I hope that, if you had seen the difference on the relapse rate outcome, you would have considered that the bias could have also impacted the primary outcome and at least asked for an evaluation of the baseline characteristics of the two cohorts, for an evaluation of the possibility for a censored patients to validate the disability at the next scheduled visit and checked if censored patients were obtained accordingly to the recruitment schedule, just to see if it was a bias or a fraud. Now that you know the bias, how do you explain that it does not change anything for the evaluation of the efficacy of Avonex?
→ Considering the benefit/risk ratio :
Saying that the benefit/ratio is not impacted for Avonex in relapsing remitting multiple sclerosis after being informed of the different cohorts is then surprising.

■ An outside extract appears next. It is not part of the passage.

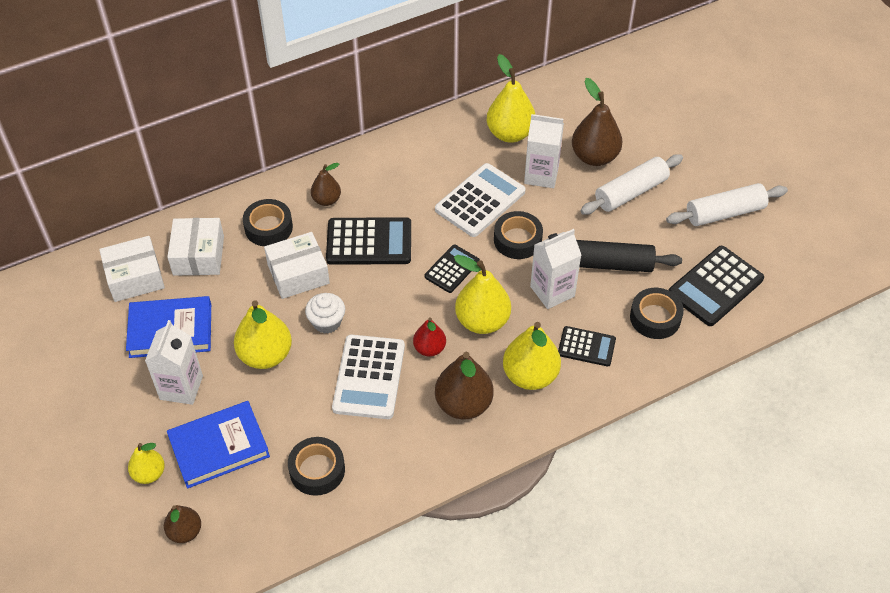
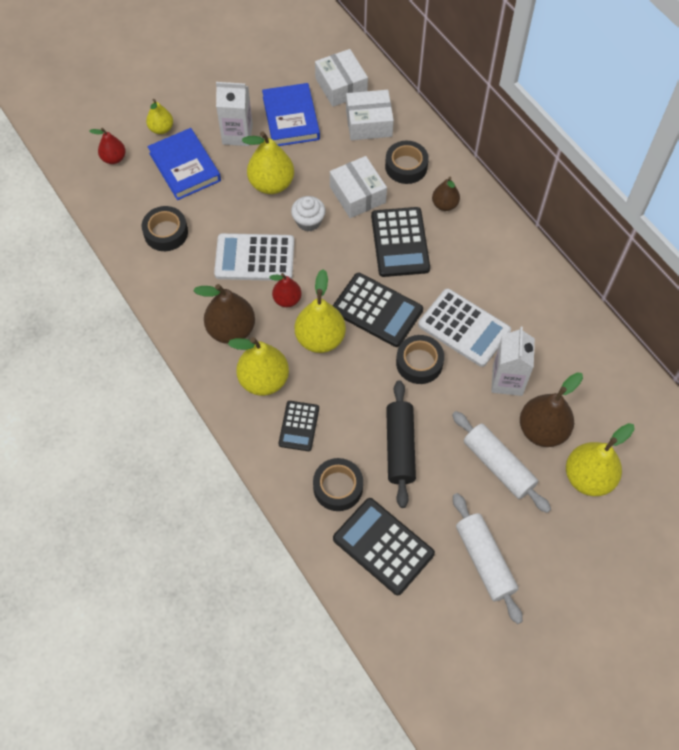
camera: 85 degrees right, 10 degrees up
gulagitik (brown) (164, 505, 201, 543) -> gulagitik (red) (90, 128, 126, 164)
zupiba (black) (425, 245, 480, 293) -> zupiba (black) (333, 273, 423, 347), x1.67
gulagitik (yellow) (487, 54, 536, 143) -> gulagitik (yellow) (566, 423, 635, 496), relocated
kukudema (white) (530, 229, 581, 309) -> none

As stated in your 1997 evaluation, the approved benefit is -32% on relapses rate. As this result is based on a specific cohort, It should thus also be stated that for some other patients, Avonex may have a deleterious effects. For those patients followed up for a shorter duration, Avonex increases the relapse rate and of course provide no benefit on the disability outcome. Is it ethical to hide this information for the patients ? Accepting the -32% figure is justified by an increase of the benefit of Avonex with treatment duration, which is untrue ! It is also of course untrue to state that patients should take Avonex for more than one year to obtain a benefit ! I recognize that you did not state this point specifically, but it is a consequence of what you stated.
Consequently, it is difficult to consider that you still validate a benefit on relapses of -32%.
The bias also impacts disability progression outcome which should be also re-evaluated when defining the benefit/risk ratio.
Could you then explain why the new information on the different cohorts does not change for you the evaluation of efficacy and what is the benefit that you consider best represents the efficacy of Avonex for both outcomes? Why do you still think that untrue characteristics of the trial are still valid?
More generally speaking, truncated trials warrant deeper analysis and if I may, I would suggest to create guidelines on how to present the results of truncated trials in a CSR.
Please also note than the Cochrane Collaboration, with a stringent analysis of truncated trials, recently considered that the benefit risk ratio for Avonex was unfavorable : “The lack of convincing efficacy data shows that IFNß-1a (Avonex), intravenous immunoglobulins, cyclophosphamide and long-term steroids have an unfavourable benefit-risk balance in RRMS”. (http://www.ncbi.nlm.nih.gov/pubmed/23744561)
2) “Comments not published by the EMA”
Thank you for explaining why it is stated in the model you provided for comments that : Please note that these comments and the identity of the sender will be published unless a specific justified objection is received.?
What was the justified objection you received for not publishing my comments?
To conclude :
All your answers are important. They will provide Pharmaceutical industry and European patients with a clearer view on the way EMA analyzes trials in 2013.
Unfortunately, these stakeholders, reading your answers, might not react in the same way.